Tom Brokaw documentary on 1968 receives tepid review from NYT





A theory on documentaries that strip-mine the 1960s: The less fresh insight the program has to offer, the earlier the Buffalo Springfield song “For What It’s Worth” will turn up on the soundtrack. Written by Stephen Stills, that astonishing song (“There’s something happening here/What it is ain’t exactly clear”) came to encapsulate ’60s turmoil so perfectly that resorting to it is a subconscious admission by a documentarian: “I have nothing to say that Stephen Stills didn’t say better in 2 minutes 41 seconds.”

The song is heard about two minutes into the two-hour “1968 With Tom Brokaw,” tomorrow night on the History Channel.
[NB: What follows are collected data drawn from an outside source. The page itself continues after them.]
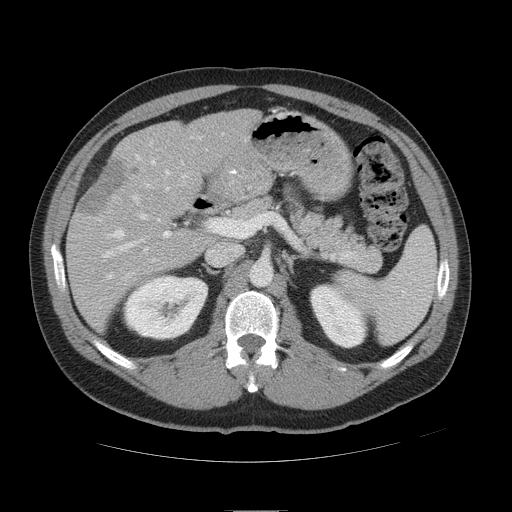
Contrast-enhanced abdominal CT, one axial slice. Position 27 of 49 along the scan axis. Reconstruction kernel STANDARD. 120 kVp. Soft-tissue window (W 400 / L 40 HU). 5 mm slice thickness. 512 × 512 image matrix, field of view 425 × 425 mm. From the clinical record (not read from this slice): patient: female, age 48 years at operation; diagnosis: colorectal cancer liver metastases, imaged before liver resection; multiple liver metastases: yes; largest metastasis: 5.1 cm; disease in both lobes: yes.
Structures marked on this image (outlined manually by an expert reader):
- hepatic veins: bounding box [x1, y1, x2, y2] px = [108, 136, 202, 279]
- liver: [69, 110, 256, 327]
- planned liver remnant (the part of the liver to remain after resection): [132, 110, 255, 197]
- portal vein (with intrahepatic branches): [102, 175, 212, 281]
- liver metastasis: [82, 160, 139, 218]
Its instantly recognizable two-note opening rings like an alarm bell for the viewer: “Warning: Regurgitation of a lot of stuff you already know ahead.”

It didn’t have to be that way. Mr. Brokaw has an eclectic array of voices in his program: Arlo Guthrie, Tommy Smothers, Pat Buchanan, James Taylor, Rafer Johnson, Dorothy Rabinowitz. And early on it seems as if he might be breaking the mold in refreshing fashion as he mixes familiar 1968 film clips with personal stories, his own and others’.

But the program soon lapses into a standard timeline format, which confronts Mr. Brokaw with the same dilemma faced by anyone who visits this decade: Do I make my program for people who were there, or for people who weren’t?